> [Action item]:
Beginning at the first line of the data, print each line exactly, stopping after the line that contains "but not limited".

'''

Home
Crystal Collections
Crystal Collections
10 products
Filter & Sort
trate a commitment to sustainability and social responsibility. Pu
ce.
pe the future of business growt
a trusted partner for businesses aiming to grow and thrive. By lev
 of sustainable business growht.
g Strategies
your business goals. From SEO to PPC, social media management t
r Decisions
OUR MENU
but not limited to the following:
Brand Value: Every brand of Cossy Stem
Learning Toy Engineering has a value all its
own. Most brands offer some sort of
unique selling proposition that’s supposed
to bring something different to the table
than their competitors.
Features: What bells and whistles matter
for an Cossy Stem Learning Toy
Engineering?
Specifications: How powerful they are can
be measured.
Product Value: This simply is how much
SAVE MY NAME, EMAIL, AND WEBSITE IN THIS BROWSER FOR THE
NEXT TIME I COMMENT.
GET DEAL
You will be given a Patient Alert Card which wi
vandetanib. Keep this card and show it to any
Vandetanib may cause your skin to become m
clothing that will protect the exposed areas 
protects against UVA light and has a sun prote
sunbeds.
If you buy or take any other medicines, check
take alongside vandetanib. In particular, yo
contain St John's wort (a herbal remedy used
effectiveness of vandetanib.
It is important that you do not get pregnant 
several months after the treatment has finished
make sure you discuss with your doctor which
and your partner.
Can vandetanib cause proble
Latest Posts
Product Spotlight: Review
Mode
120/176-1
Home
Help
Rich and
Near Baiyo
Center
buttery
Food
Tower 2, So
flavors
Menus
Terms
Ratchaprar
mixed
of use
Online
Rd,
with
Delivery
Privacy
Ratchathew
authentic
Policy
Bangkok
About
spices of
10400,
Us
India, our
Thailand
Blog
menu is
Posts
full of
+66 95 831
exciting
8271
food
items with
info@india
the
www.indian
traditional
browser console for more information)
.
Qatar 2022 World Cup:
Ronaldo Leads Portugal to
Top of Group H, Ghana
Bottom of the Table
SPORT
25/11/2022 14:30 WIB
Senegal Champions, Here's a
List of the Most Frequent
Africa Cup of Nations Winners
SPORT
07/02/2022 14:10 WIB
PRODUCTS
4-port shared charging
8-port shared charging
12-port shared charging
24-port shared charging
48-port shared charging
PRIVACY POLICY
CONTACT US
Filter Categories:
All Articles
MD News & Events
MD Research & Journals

'''

> [Task solution]:
Home
Crystal Collections
Crystal Collections
10 products
Filter & Sort
trate a commitment to sustainability and social responsibility. Pu
ce.
pe the future of business growt
a trusted partner for businesses aiming to grow and thrive. By lev
 of sustainable business growht.
g Strategies
your business goals. From SEO to PPC, social media management t
r Decisions
OUR MENU
but not limited to the following:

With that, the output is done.